## Problem requirements:
For each entry, output its words exactly and leave any picture behind.

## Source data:
____________
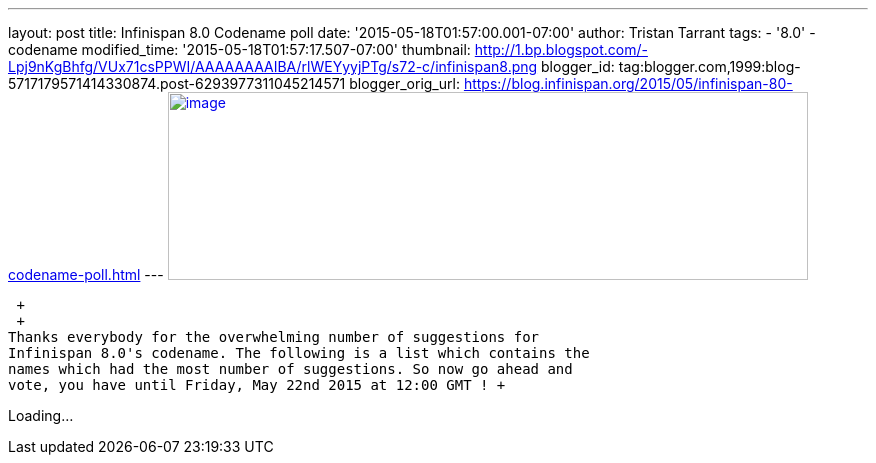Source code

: ---
layout: post
title: Infinispan 8.0 Codename poll
date: '2015-05-18T01:57:00.001-07:00'
author: Tristan Tarrant
tags:
- '8.0'
- codename
modified_time: '2015-05-18T01:57:17.507-07:00'
thumbnail: http://1.bp.blogspot.com/-Lpj9nKgBhfg/VUx71csPPWI/AAAAAAAAIBA/rlWEYyyjPTg/s72-c/infinispan8.png
blogger_id: tag:blogger.com,1999:blog-5717179571414330874.post-6293977311045214571
blogger_orig_url: https://blog.infinispan.org/2015/05/infinispan-80-codename-poll.html
---
http://1.bp.blogspot.com/-Lpj9nKgBhfg/VUx71csPPWI/AAAAAAAAIBA/rlWEYyyjPTg/s1600/infinispan8.png[image:http://1.bp.blogspot.com/-Lpj9nKgBhfg/VUx71csPPWI/AAAAAAAAIBA/rlWEYyyjPTg/s640/infinispan8.png[image,width=640,height=188]]

 +
 +
Thanks everybody for the overwhelming number of suggestions for
Infinispan 8.0's codename. The following is a list which contains the
names which had the most number of suggestions. So now go ahead and
vote, you have until Friday, May 22nd 2015 at 12:00 GMT ! +

Loading...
____________
## Solved problem:
Source code

: ---
layout: post
title: Infinispan 8.0 Codename poll
date: '2015-05-18T01:57:00.001-07:00'
author: Tristan Tarrant
tags:
- '8.0'
- codename
modified_time: '2015-05-18T01:57:17.507-07:00'
thumbnail: http://1.bp.blogspot.com/-Lpj9nKgBhfg/VUx71csPPWI/AAAAAAAAIBA/rlWEYyyjPTg/s72-c/infinispan8.png
blogger_id: tag:blogger.com,1999:blog-5717179571414330874.post-6293977311045214571
blogger_orig_url: https://blog.infinispan.org/2015/05/infinispan-80-codename-poll.html
---
http://1.bp.blogspot.com/-Lpj9nKgBhfg/VUx71csPPWI/AAAAAAAAIBA/rlWEYyyjPTg/s1600/infinispan8.png[image:http://1.bp.blogspot.com/-Lpj9nKgBhfg/VUx71csPPWI/AAAAAAAAIBA/rlWEYyyjPTg/s640/infinispan8.png[image,width=640,height=188]]

 +
 +
Thanks everybody for the overwhelming number of suggestions for
Infinispan 8.0's codename. The following is a list which contains the
names which had the most number of suggestions. So now go ahead and
vote, you have until Friday, May 22nd 2015 at 12:00 GMT ! +

Loading...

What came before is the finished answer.